Milano, 23 marzo 2017 - La società di promozione e organizzazione eventi "Atena", in cui Fabrizio Corona risultava formalmente come collaboratore con stipendio mensile ma che sarebbe stata riconducibile a lui, "guadagnava tanto, i clienti facevano la fila per lavorare con noi".  E' quanto ha riferito stamane in aula una delle dipendenti della società,sentita come teste al processo che vede l'ex agente fotografico imputato insieme alla collaboratrice Francesca Persi per quei circa 2,6 milioni di euro trovati in parte in un controsoffitto, in parte in Austria. Nella prossima udienza, fissata per il 30 marzo, dovrebbe concludersi l'esame dei testimoni del pm, mentre il 6 aprile dovrebbe svolgersi l'interrogatorio in aula dell'imputato Corona. 

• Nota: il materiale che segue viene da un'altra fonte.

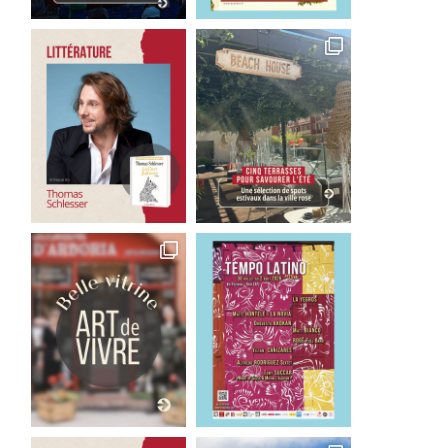
odigieux Salomé servie par
Salomé, un clash familia
une fabuleuse Salomé
rythme d’un tsunami..
2 juin 2026
25 mai 2026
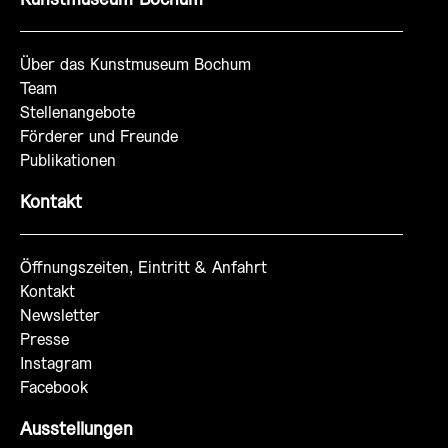
Über das Kunstmuseum Bochum
Team
Stellenangebote
Förderer und Freunde
Publikationen
Kontakt
Öffnungszeiten, Eintritt & Anfahrt
Kontakt
Newsletter
Presse
Instagram
Facebook
Ausstellungen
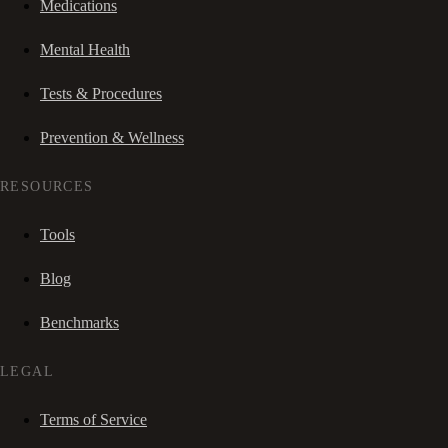
Medications
Mental Health
Tests & Procedures
Prevention & Wellness
RESOURCES
Tools
Blog
Benchmarks
LEGAL
Terms of Service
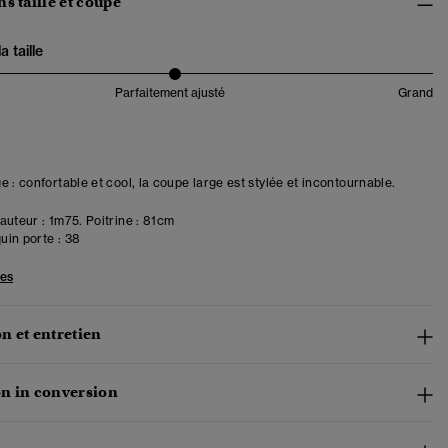
s taille et coupe
 taille
Parfaitement ajusté
Grand
 : confortable et cool, la coupe large est stylée et incontournable.
uteur : 1m75. Poitrine : 81cm
in porte :
38
les
n et entretien
n in conversion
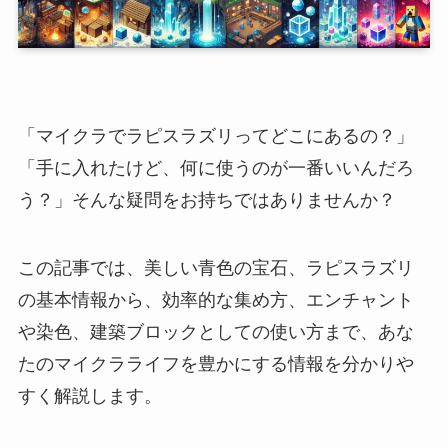
「マイクラでラピスラズリってどこにあるの？」
「手に入れたけど、何に使うのが一番いいんだろ
う？」そんな疑問をお持ちではありませんか？
この記事では、美しい青色の宝石、ラピスラズリ
の基本情報から、効率的な集め方、エンチャント
や染色、建築ブロックとしての使い方まで、あな
たのマイクラライフを豊かにする情報を分かりや
すく解説します。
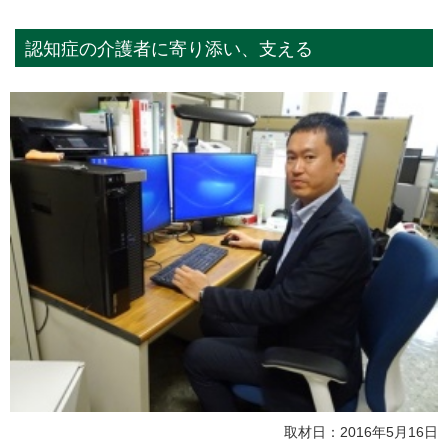
認知症の介護者に寄り添い、支える
取材日：2016年5月16日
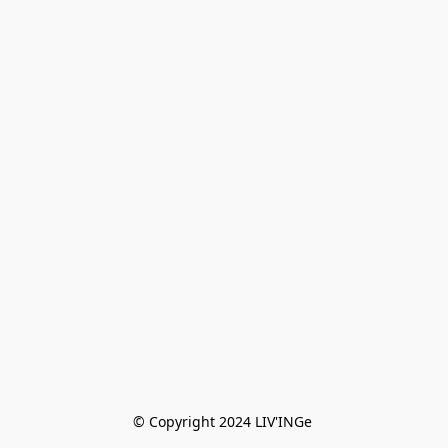
© Copyright 2024 LIV'INGe 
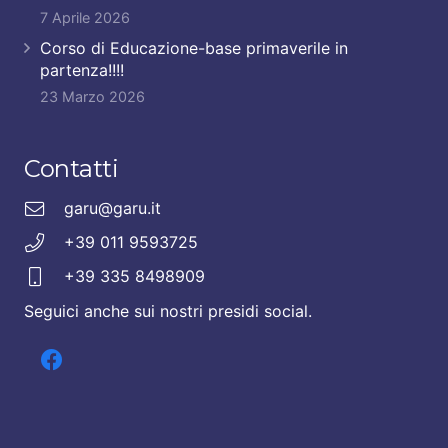
7 Aprile 2026
Corso di Educazione-base primaverile in
partenza!!!!
23 Marzo 2026
Contatti
garu@garu.it
+39 011 9593725
+39 335 8498909
Seguici anche sui nostri presidi social.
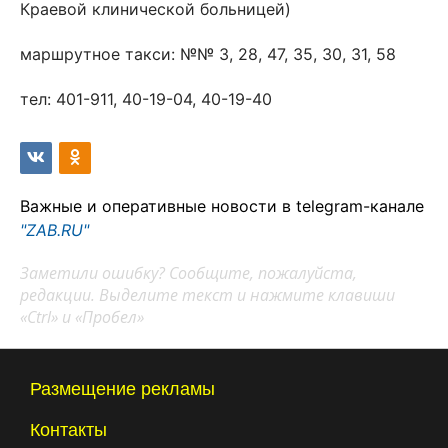
Краевой клинической больницей)
маршрутное такси: №№ 3, 28, 47, 35, 30, 31, 58
тел: 401-911, 40-19-04, 40-19-40
Важные и оперативные новости в telegram-канале
"ZAB.RU"
Заметили ошибку? Сообщите, пожалуйста,
редакции. Выделите текст и нажмите клавиши
«Ctrl» и «Пробел»
Размещение рекламы
Контакты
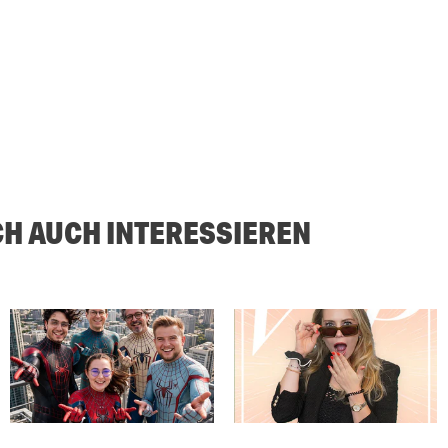
CH AUCH INTERESSIEREN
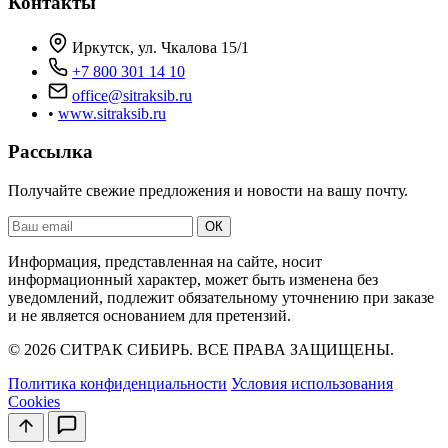
Контакты
Иркутск, ул. Чкалова 15/1
+7 800 301 14 10
office@sitraksib.ru
•
www.sitraksib.ru
Рассылка
Получайте свежие предложения и новости на вашу почту.
Ваш
ОК
email
Информация, представленная на сайте, носит
информационный характер, может быть изменена без
уведомлений, подлежит обязательному уточнению при заказе
и не является основанием для претензий.
© 2026 СИТРАК СИБИРЬ. ВСЕ ПРАВА ЗАЩИЩЕНЫ.
Политика конфиденциальности
Условия использования
Cookies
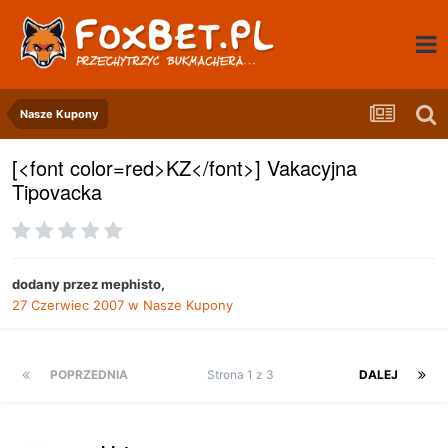
Nasze Kupony
[<font color=red>KZ</font>] Vakacyjna
Tipovacka
dodany przez
mephisto
,
27 Czerwiec 2007
w
Nasze Kupony
POPRZEDNIA
Strona 1 z 3
DALEJ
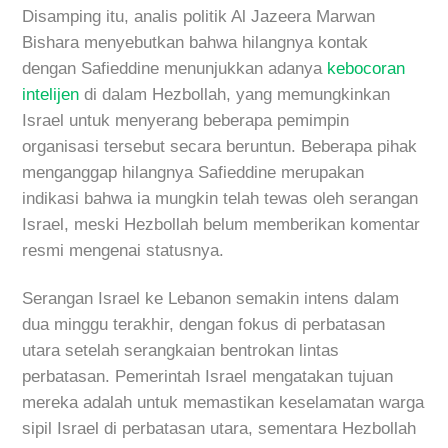
Disamping itu, analis politik Al Jazeera Marwan
Bishara menyebutkan bahwa hilangnya kontak
dengan Safieddine menunjukkan adanya
kebocoran
intelijen
di dalam Hezbollah, yang memungkinkan
Israel untuk menyerang beberapa pemimpin
organisasi tersebut secara beruntun. Beberapa pihak
menganggap hilangnya Safieddine merupakan
indikasi bahwa ia mungkin telah tewas oleh serangan
Israel, meski Hezbollah belum memberikan komentar
resmi mengenai statusnya.
Serangan Israel ke Lebanon semakin intens dalam
dua minggu terakhir, dengan fokus di perbatasan
utara setelah serangkaian bentrokan lintas
perbatasan. Pemerintah Israel mengatakan tujuan
mereka adalah untuk memastikan keselamatan warga
sipil Israel di perbatasan utara, sementara Hezbollah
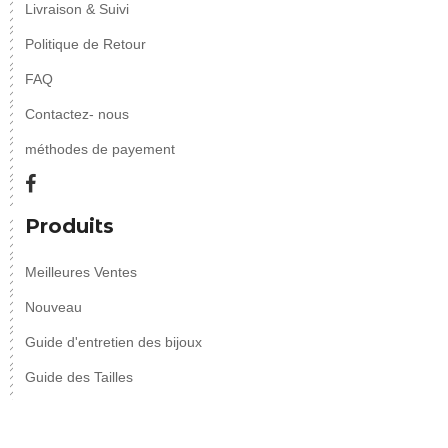
Livraison & Suivi
Politique de Retour
FAQ
Contactez- nous
méthodes de payement
Produits
Meilleures Ventes
Nouveau
Guide d'entretien des bijoux
Guide des Tailles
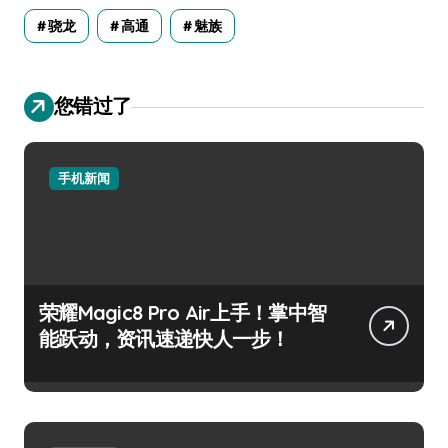
骁龙
高通
魅族
您错过了
手机新闻
荣耀Magic8 Pro Air上手！掌中智
能跃动，资讯速递快人一步！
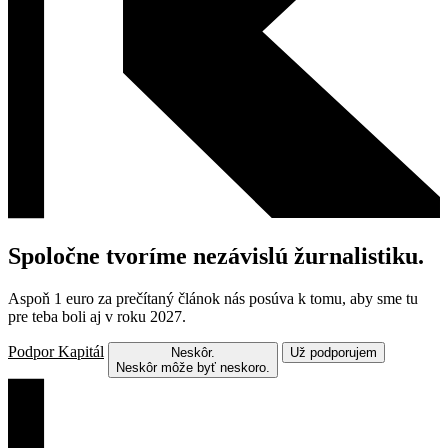
Spoločne tvoríme nezávislú žurnalistiku.
Aspoň 1 euro za prečítaný článok nás posúva k tomu, aby sme tu
pre teba boli aj v roku 2027.
Podpor Kapitál
Neskôr.
Už podporujem
Neskôr môže byť neskoro.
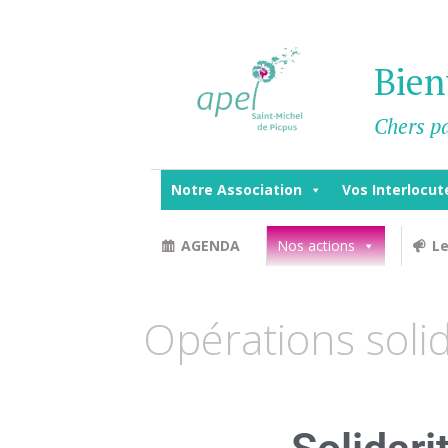
Bien
Chers pa
Notre Association
Vos Interlocut
AGENDA
Nos actions
Le
Opérations solid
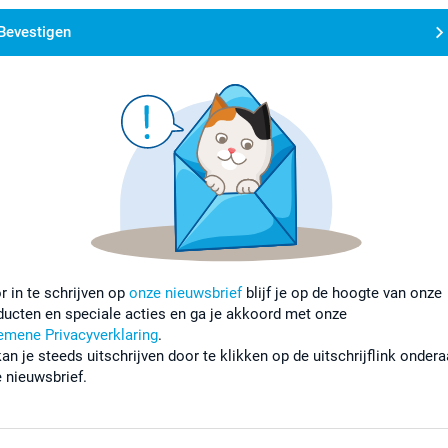
Bevestigen
r in te schrijven op
onze nieuwsbrief
blijf je op de hoogte van onze
ducten en speciale acties en ga je akkoord met onze
emene Privacyverklaring
.
kan je steeds uitschrijven door te klikken op de uitschrijflink onder
e nieuwsbrief.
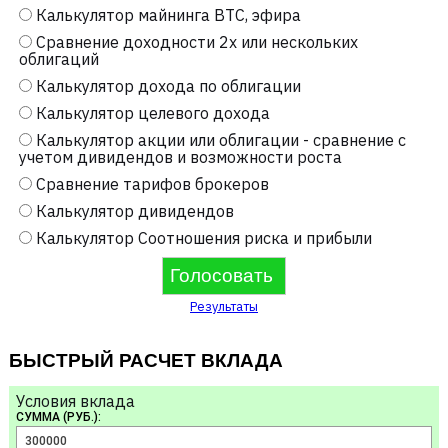
Калькулятор майнинга BTC, эфира
Сравнение доходности 2х или нескольких
облигаций
Калькулятор дохода по облигации
Калькулятор целевого дохода
Калькулятор акции или облигации - сравнение с
учетом дивидендов и возможности роста
Сравнение тарифов брокеров
Калькулятор дивидендов
Калькулятор Соотношения риска и прибыли
Результаты
БЫСТРЫЙ РАСЧЕТ ВКЛАДА
Условия вклада
СУММА (РУБ.):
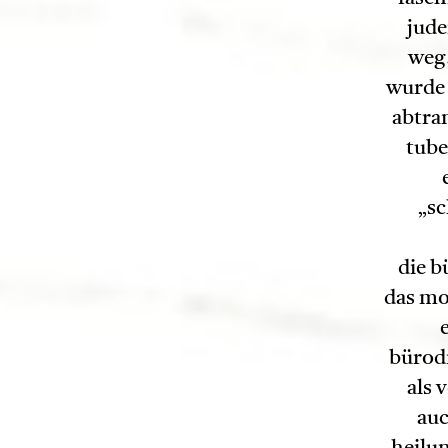
jude
weg.
wurde 
abtran
tube
„sc
die b
das mob
bürodr
als 
auc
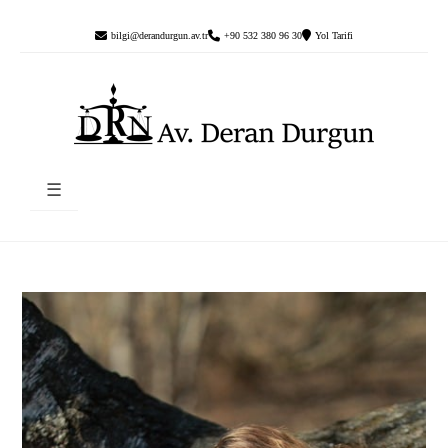
bilgi@derandurgun.av.tr
+90 532 380 96 30
Yol Tarifi
☰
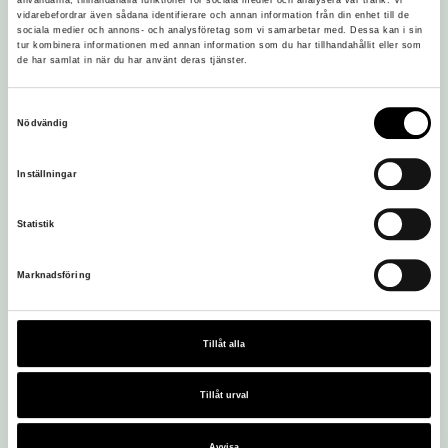
användarna, tillhandahålla funktioner för sociala medier och analysera vår trafik. Vi
vidarebefordrar även sådana identifierare och annan information från din enhet till de
sociala medier och annons- och analysföretag som vi samarbetar med. Dessa kan i sin
tur kombinera informationen med annan information som du har tillhandahållit eller som
de har samlat in när du har använt deras tjänster.
Samtyckesval
Nödvändig
Inställningar
Statistik
Marknadsföring
Tillåt alla
Besöksadress:
Tillåt urval
Löfstad Slott
605 97 Norrköping
Avvisa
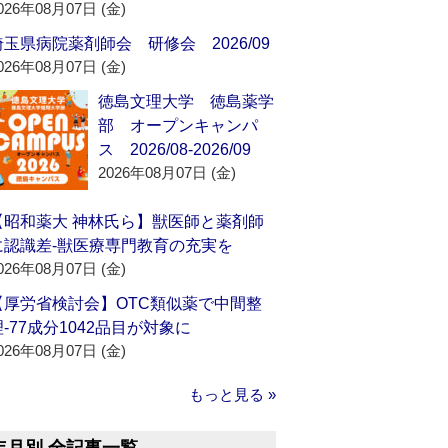
026年08月07日 (金)
埼玉県病院薬剤師会 研修会 2026/09
026年08月07日 (金)
徳島文理大学 徳島薬学
部 オープンキャンパ
ス 2026/08-2026/09
2026年08月07日 (金)
【昭和薬大 神林氏ら】獣医師と薬剤師
に認識差‐獣医療専門教育の充実を
026年08月07日 (金)
【厚労省検討会】OTC類似薬で中間整
理‐77成分1042品目が対象に
026年08月07日 (金)
もっと見る »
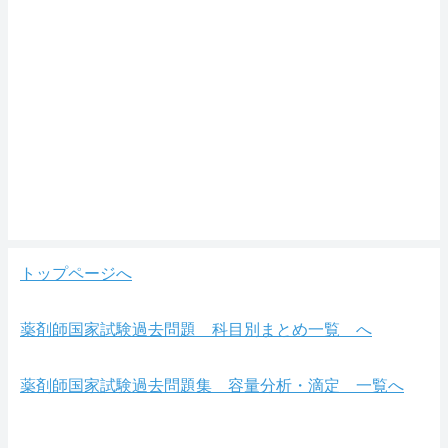
トップページへ
薬剤師国家試験過去問題 科目別まとめ一覧 へ
薬剤師国家試験過去問題集 容量分析・滴定 一覧へ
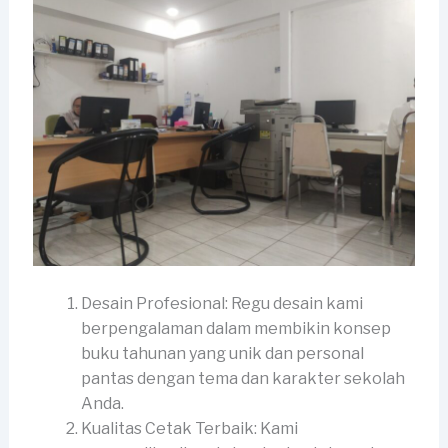
Desain Profesional: Regu desain kami
berpengalaman dalam membikin konsep
buku tahunan yang unik dan personal
pantas dengan tema dan karakter sekolah
Anda.
Kualitas Cetak Terbaik: Kami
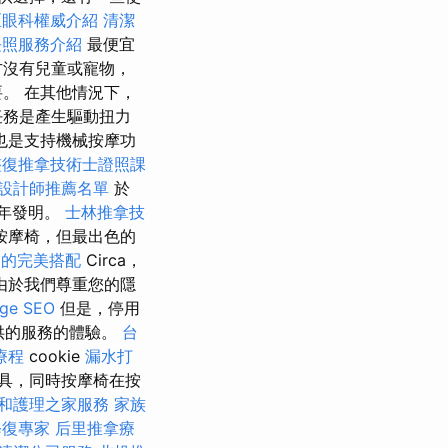
區眼科權威介紹
清潔
長照服務介紹
最便宜
方沒有兒童或寵物，
。 在其他情況下，
任務是產生驅動扭力
是支持機械​​按摩功
整復推拿技術士證照課
設計師推薦名單
於
年發明。
士林推拿技
按摩椅，但最出色的
燴的完美搭配
Circa，
由於我們尊重您的隱
e SEO
但是，停用
供的服務的體驗。
台
療程
cookie
漏水打
具，同時按摩椅在按
和護理之家服務
家族
修復專家
后里推拿療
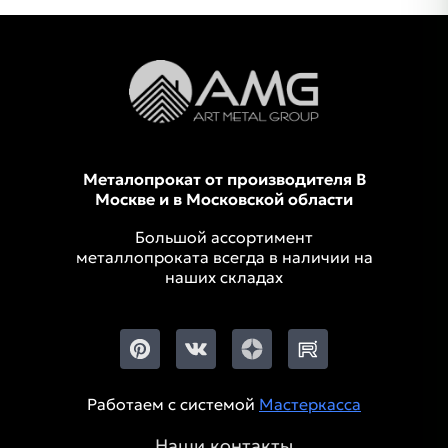
Металопрокат от производителя В
Москве и в Московской области
Большой ассортимент
металлопроката всегда в наличии на
наших складах
Работаем с системой
Мастеркасса
Наши контакты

La ragazza ha riferito di avere ricevuto sempre pagamenti mensili "in contanti" per il suo lavoro. Con le stesse modalità, ha spiegato, venivano pagati altri lavoratori, tra cui Geraldine Darù, collaboratrice e "grande accusatrice" di Corona. «Ogni mese - ha spiegato la teste rispondendo alle domande del collegio della prima sezione penale, presieduto da Guido Salvini - Francesca o Fabrizio ci facevano trovare il nostro compenso mensile sulla scrivania. Erano soldi in contanti". Perdon ha, dunque, spiegato che anche altri fornitori, tra cui alcuni autori di servizi fotografici, "venivano pagati in contanti".